The majority of schools days end around 3 p.m., two hours before the end of 70 percent of parents’ workdays. And most schools don’t have a way to make up the difference. Fewer than half of all elementary schools—and fewer than a third of low-income schools—offer after-school care. Beyond that misalignment, schools shut down, on average, for 29 days during the school year, the majority of which are reserved for professional development, parent-teacher conferences, and myriad vacations and minor holidays the federal government doesn’t recognize. That’s a full two weeks’ worth of days more than what the average American has in holidays, vacation, and paid leave combined. And then, of course, there’s summer vacation, a two- to three-month break that leaves working parents scrambling for day-long care…
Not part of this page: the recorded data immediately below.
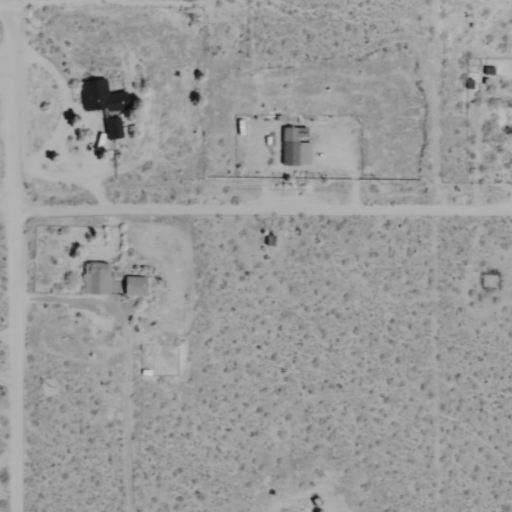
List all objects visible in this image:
road: (6, 7)
road: (5, 80)
building: (112, 128)
building: (293, 146)
road: (261, 212)
road: (11, 255)
building: (94, 277)
building: (132, 285)
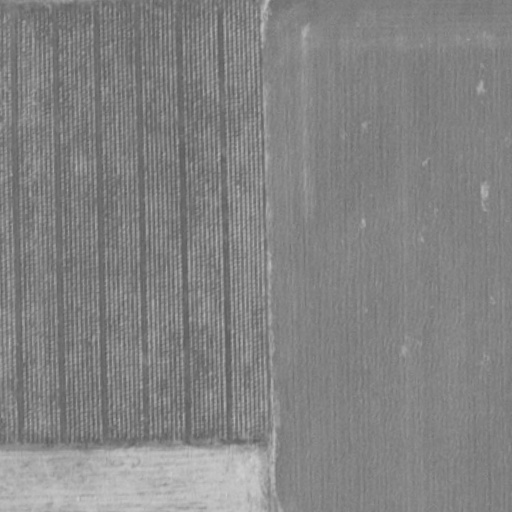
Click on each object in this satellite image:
crop: (256, 256)
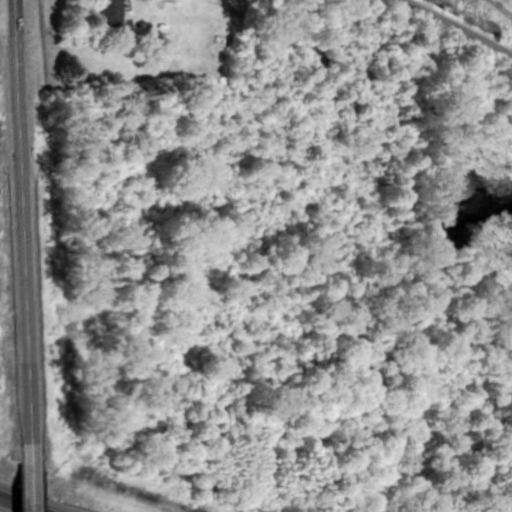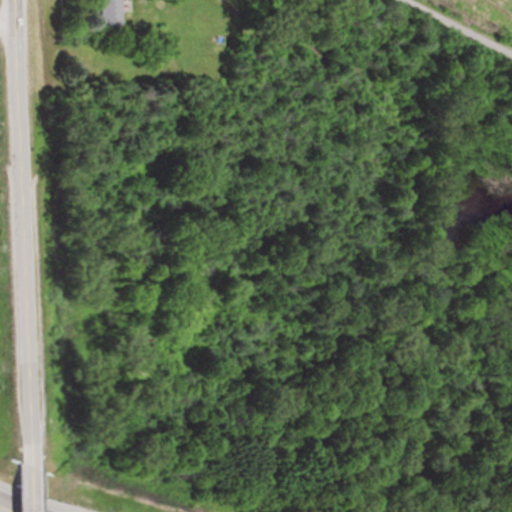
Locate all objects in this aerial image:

Harris frames her proposal through that lens, with a promise that “aligning school and work schedules is an economic growth and child development strategy.” Her plan: A pilot program that gives money to 500 schools that serve a high proportion of low-income families to develop a school schedule that better matches the work schedule. Each recipient school would receive up to $5 million dollars over five years to keep their doors open from 8 a.m. to 6 p.m., with no closures except for weekends, federal holidays, and emergencies. Professional development, parent-teacher conferences, and the like would have to happen, at minimum, alongside a full day of enrichment activities. At the end of the five years, the Education Department would publish a report documenting the best practices, as well as changes in parental employment, student performance, and teacher retention rates to be used to inform a future broader program.